Claimed Zero Day exploit in Samba.
michael.s.gilbert at gmail.com
Fri Feb 5 14:37:01 MST 2010
On Fri, 05 Feb 2010 16:18:59 -0500, simo wrote:
> On Fri, 2010-02-05 at 16:10 -0500, Michael Gilbert wrote:
> > On Fri, 5 Feb 2010 12:46:06 -0800, Jeremy Allison wrote:
> > > On Fri, Feb 05, 2010 at 03:48:37PM -0500, Michael Gilbert wrote:
> > > >
> > > > in your original description, you stated that "wide links = no" will
> > > > generate an "access denied" error when a "wide link" is accessed;
> > > > however, you didn't mention that creation of "wide links" is also
> > > > prevented. if this is true, then that is a very satisfactory
> > > > solution.
> > >
> > > No, it's actually incorrect.
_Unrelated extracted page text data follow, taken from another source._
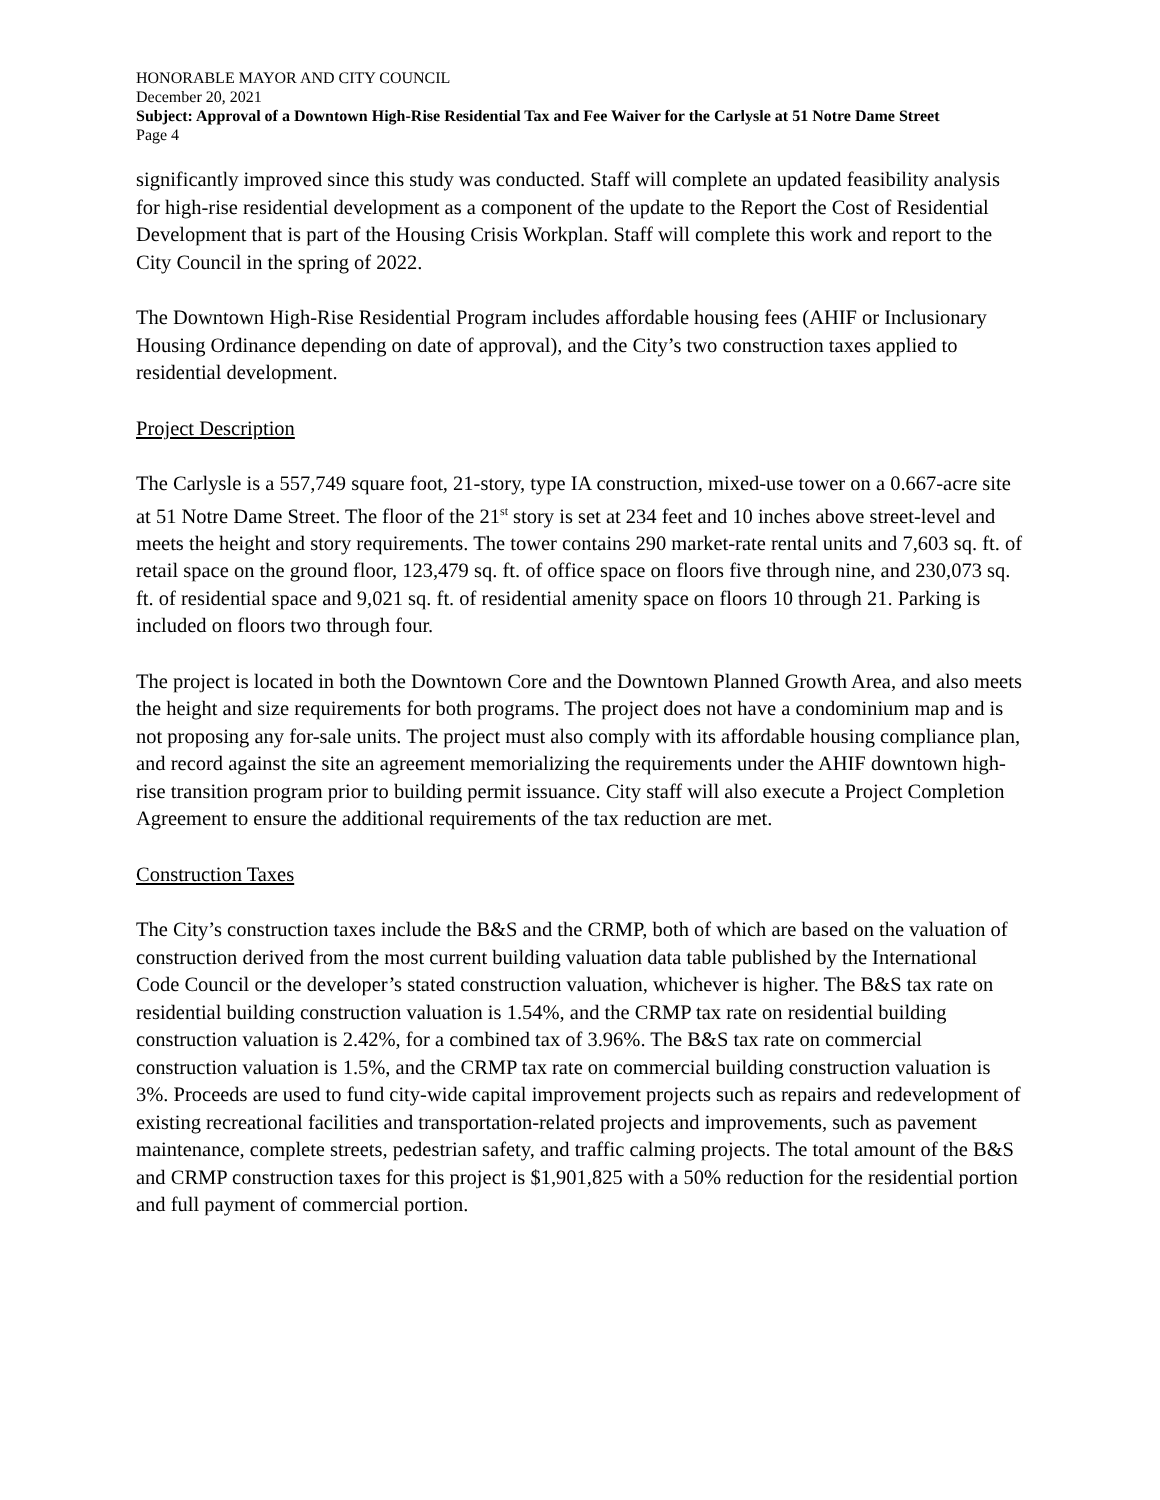HONORABLE MAYOR AND CITY COUNCIL
December 20, 2021
Subject: Approval of a Downtown High-Rise Residential Tax and Fee Waiver for the Carlysle at 51 Notre Dame Street
Page 4
significantly improved since this study was conducted. Staff will complete an updated feasibility analysis for high-rise residential development as a component of the update to the Report the Cost of Residential Development that is part of the Housing Crisis Workplan. Staff will complete this work and report to the City Council in the spring of 2022.
The Downtown High-Rise Residential Program includes affordable housing fees (AHIF or Inclusionary Housing Ordinance depending on date of approval), and the City’s two construction taxes applied to residential development.
Project Description
The Carlysle is a 557,749 square foot, 21-story, type IA construction, mixed-use tower on a 0.667-acre site at 51 Notre Dame Street. The floor of the 21<sup>st</sup> story is set at 234 feet and 10 inches above street-level and meets the height and story requirements. The tower contains 290 market-rate rental units and 7,603 sq. ft. of retail space on the ground floor, 123,479 sq. ft. of office space on floors five through nine, and 230,073 sq. ft. of residential space and 9,021 sq. ft. of residential amenity space on floors 10 through 21. Parking is included on floors two through four.
The project is located in both the Downtown Core and the Downtown Planned Growth Area, and also meets the height and size requirements for both programs. The project does not have a condominium map and is not proposing any for-sale units. The project must also comply with its affordable housing compliance plan, and record against the site an agreement memorializing the requirements under the AHIF downtown high-rise transition program prior to building permit issuance. City staff will also execute a Project Completion Agreement to ensure the additional requirements of the tax reduction are met.
Construction Taxes
The City’s construction taxes include the B&S and the CRMP, both of which are based on the valuation of construction derived from the most current building valuation data table published by the International Code Council or the developer’s stated construction valuation, whichever is higher. The B&S tax rate on residential building construction valuation is 1.54%, and the CRMP tax rate on residential building construction valuation is 2.42%, for a combined tax of 3.96%. The B&S tax rate on commercial construction valuation is 1.5%, and the CRMP tax rate on commercial building construction valuation is 3%. Proceeds are used to fund city-wide capital improvement projects such as repairs and redevelopment of existing recreational facilities and transportation-related projects and improvements, such as pavement maintenance, complete streets, pedestrian safety, and traffic calming projects. The total amount of the B&S and CRMP construction taxes for this project is $1,901,825 with a 50% reduction for the residential portion and full payment of commercial portion.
If "wide links = no", then no
> > > one can ever access anything off share, and so UNIX symlinks
> > > should be allowed to point to anywhere they like, as UNIX
> > > clients will follow them locally, not on the server.
> > >
> > > > however, i think that the prevention code itself already
> > > > solves the root of the issue, and enabling that by default would fully
> > > > solve the problem.
> > >
> > > Nope - see above :-).
> > >
> > > > i can understand giving the local administrator this capability.
> > > > however, i don't see the need for remote users to have such authority
> > > > (although any enlightenment would be very much appreciated).
> > >
> > > Imagine an app running on a Linux client that needs a symlink
> > > to /usr/local/lib inside it's filespace (don't know why, but
> > > it might :-). If that app is run off a CIFSFS share creating
> > > the /usr/local/lib symlink would fail with "wide links = no",
> > > which is not what you want.
> > that's a very good example. would it be wrong to dictate that local
> > paths must be hardcoded, rather than symlinked
> hardcoded to what ?
i.e. the app would have to always make use of /usr/local/lib, rather
> > (or manually symlinked by the samba server administrator)?
> what would be advantage except making the life of a user harder when an
> application that needs to create a symlink breaks ?
> Remember that creating a symlink is not a problem, with wide links = no
> it is not followed in any case.
the problem is that some users will need to set "wide links = yes", and
will be forced to leave themselves vulnerable to this issue.